## [What the exercise asks]
Without leaving out a single line, restate the entries below exactly.

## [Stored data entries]
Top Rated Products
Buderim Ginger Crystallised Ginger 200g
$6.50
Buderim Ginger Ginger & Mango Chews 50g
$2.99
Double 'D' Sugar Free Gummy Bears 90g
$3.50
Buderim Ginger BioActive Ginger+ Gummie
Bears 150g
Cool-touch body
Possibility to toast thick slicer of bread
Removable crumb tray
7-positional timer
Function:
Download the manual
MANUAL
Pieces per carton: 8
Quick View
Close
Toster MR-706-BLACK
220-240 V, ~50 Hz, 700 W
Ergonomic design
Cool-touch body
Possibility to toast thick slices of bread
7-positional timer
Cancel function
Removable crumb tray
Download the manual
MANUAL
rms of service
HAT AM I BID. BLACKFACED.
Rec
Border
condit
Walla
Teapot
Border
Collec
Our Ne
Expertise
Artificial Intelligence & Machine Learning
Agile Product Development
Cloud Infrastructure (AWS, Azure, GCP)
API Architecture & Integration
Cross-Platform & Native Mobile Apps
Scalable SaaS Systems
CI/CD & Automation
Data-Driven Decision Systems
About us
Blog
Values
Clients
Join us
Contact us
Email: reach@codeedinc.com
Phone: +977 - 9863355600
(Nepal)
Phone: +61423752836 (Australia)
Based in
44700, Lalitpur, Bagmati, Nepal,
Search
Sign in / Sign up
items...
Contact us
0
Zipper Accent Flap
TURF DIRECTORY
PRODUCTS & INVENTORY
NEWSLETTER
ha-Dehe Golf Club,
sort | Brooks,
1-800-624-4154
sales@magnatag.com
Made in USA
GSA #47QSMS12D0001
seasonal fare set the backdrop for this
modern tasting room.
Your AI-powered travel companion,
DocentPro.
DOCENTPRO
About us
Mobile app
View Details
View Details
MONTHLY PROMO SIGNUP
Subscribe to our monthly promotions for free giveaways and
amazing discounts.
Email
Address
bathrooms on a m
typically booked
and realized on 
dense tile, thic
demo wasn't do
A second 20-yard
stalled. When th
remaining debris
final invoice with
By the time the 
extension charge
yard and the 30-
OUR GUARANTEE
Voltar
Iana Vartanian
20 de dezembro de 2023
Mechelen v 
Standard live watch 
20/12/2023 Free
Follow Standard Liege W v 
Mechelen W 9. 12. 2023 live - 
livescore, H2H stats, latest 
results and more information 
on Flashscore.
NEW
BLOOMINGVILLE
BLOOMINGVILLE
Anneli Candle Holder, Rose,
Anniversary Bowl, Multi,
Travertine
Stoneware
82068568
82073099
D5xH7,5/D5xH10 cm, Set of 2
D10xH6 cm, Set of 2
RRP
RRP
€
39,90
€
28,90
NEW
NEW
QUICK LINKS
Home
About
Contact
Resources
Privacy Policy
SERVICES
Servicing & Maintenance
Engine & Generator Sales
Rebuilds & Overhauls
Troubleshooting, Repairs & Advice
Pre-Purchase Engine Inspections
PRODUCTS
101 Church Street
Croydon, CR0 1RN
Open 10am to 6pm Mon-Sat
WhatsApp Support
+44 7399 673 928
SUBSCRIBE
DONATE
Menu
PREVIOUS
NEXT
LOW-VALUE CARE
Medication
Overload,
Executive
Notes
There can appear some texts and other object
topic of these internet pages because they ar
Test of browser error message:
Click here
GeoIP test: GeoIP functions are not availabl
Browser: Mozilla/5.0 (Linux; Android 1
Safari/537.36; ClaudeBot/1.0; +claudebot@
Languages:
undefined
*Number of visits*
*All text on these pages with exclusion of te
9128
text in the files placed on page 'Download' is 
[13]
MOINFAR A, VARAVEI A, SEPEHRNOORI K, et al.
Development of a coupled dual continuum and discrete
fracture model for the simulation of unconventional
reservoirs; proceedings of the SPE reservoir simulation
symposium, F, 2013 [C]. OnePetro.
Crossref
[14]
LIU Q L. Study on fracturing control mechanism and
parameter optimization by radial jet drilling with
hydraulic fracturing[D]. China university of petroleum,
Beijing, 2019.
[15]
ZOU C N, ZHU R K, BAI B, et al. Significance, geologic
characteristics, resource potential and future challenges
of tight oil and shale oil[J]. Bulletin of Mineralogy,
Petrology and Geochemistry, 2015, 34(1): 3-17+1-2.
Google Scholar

## [Exercise solution]
Top Rated Products
Buderim Ginger Crystallised Ginger 200g
$6.50
Buderim Ginger Ginger & Mango Chews 50g
$2.99
Double 'D' Sugar Free Gummy Bears 90g
$3.50
Buderim Ginger BioActive Ginger+ Gummie
Bears 150g
Cool-touch body
Possibility to toast thick slicer of bread
Removable crumb tray
7-positional timer
Function:
Download the manual
MANUAL
Pieces per carton: 8
Quick View
Close
Toster MR-706-BLACK
220-240 V, ~50 Hz, 700 W
Ergonomic design
Cool-touch body
Possibility to toast thick slices of bread
7-positional timer
Cancel function
Removable crumb tray
Download the manual
MANUAL
rms of service
HAT AM I BID. BLACKFACED.
Rec
Border
condit
Walla
Teapot
Border
Collec
Our Ne
Expertise
Artificial Intelligence & Machine Learning
Agile Product Development
Cloud Infrastructure (AWS, Azure, GCP)
API Architecture & Integration
Cross-Platform & Native Mobile Apps
Scalable SaaS Systems
CI/CD & Automation
Data-Driven Decision Systems
About us
Blog
Values
Clients
Join us
Contact us
Email: reach@codeedinc.com
Phone: +977 - 9863355600
(Nepal)
Phone: +61423752836 (Australia)
Based in
44700, Lalitpur, Bagmati, Nepal,
Search
Sign in / Sign up
items...
Contact us
0
Zipper Accent Flap
TURF DIRECTORY
PRODUCTS & INVENTORY
NEWSLETTER
ha-Dehe Golf Club,
sort | Brooks,
1-800-624-4154
sales@magnatag.com
Made in USA
GSA #47QSMS12D0001
seasonal fare set the backdrop for this
modern tasting room.
Your AI-powered travel companion,
DocentPro.
DOCENTPRO
About us
Mobile app
View Details
View Details
MONTHLY PROMO SIGNUP
Subscribe to our monthly promotions for free giveaways and
amazing discounts.
Email
Address
bathrooms on a m
typically booked
and realized on 
dense tile, thic
demo wasn't do
A second 20-yard
stalled. When th
remaining debris
final invoice with
By the time the 
extension charge
yard and the 30-
OUR GUARANTEE
Voltar
Iana Vartanian
20 de dezembro de 2023
Mechelen v 
Standard live watch 
20/12/2023 Free
Follow Standard Liege W v 
Mechelen W 9. 12. 2023 live - 
livescore, H2H stats, latest 
results and more information 
on Flashscore.
NEW
BLOOMINGVILLE
BLOOMINGVILLE
Anneli Candle Holder, Rose,
Anniversary Bowl, Multi,
Travertine
Stoneware
82068568
82073099
D5xH7,5/D5xH10 cm, Set of 2
D10xH6 cm, Set of 2
RRP
RRP
€
39,90
€
28,90
NEW
NEW
QUICK LINKS
Home
About
Contact
Resources
Privacy Policy
SERVICES
Servicing & Maintenance
Engine & Generator Sales
Rebuilds & Overhauls
Troubleshooting, Repairs & Advice
Pre-Purchase Engine Inspections
PRODUCTS
101 Church Street
Croydon, CR0 1RN
Open 10am to 6pm Mon-Sat
WhatsApp Support
+44 7399 673 928
SUBSCRIBE
DONATE
Menu
PREVIOUS
NEXT
LOW-VALUE CARE
Medication
Overload,
Executive
Notes
There can appear some texts and other object
topic of these internet pages because they ar
Test of browser error message:
Click here
GeoIP test: GeoIP functions are not availabl
Browser: Mozilla/5.0 (Linux; Android 1
Safari/537.36; ClaudeBot/1.0; +claudebot@
Languages:
undefined
*Number of visits*
*All text on these pages with exclusion of te
9128
text in the files placed on page 'Download' is 
[13]
MOINFAR A, VARAVEI A, SEPEHRNOORI K, et al.
Development of a coupled dual continuum and discrete
fracture model for the simulation of unconventional
reservoirs; proceedings of the SPE reservoir simulation
symposium, F, 2013 [C]. OnePetro.
Crossref
[14]
LIU Q L. Study on fracturing control mechanism and
parameter optimization by radial jet drilling with
hydraulic fracturing[D]. China university of petroleum,
Beijing, 2019.
[15]
ZOU C N, ZHU R K, BAI B, et al. Significance, geologic
characteristics, resource potential and future challenges
of tight oil and shale oil[J]. Bulletin of Mineralogy,
Petrology and Geochemistry, 2015, 34(1): 3-17+1-2.
Google Scholar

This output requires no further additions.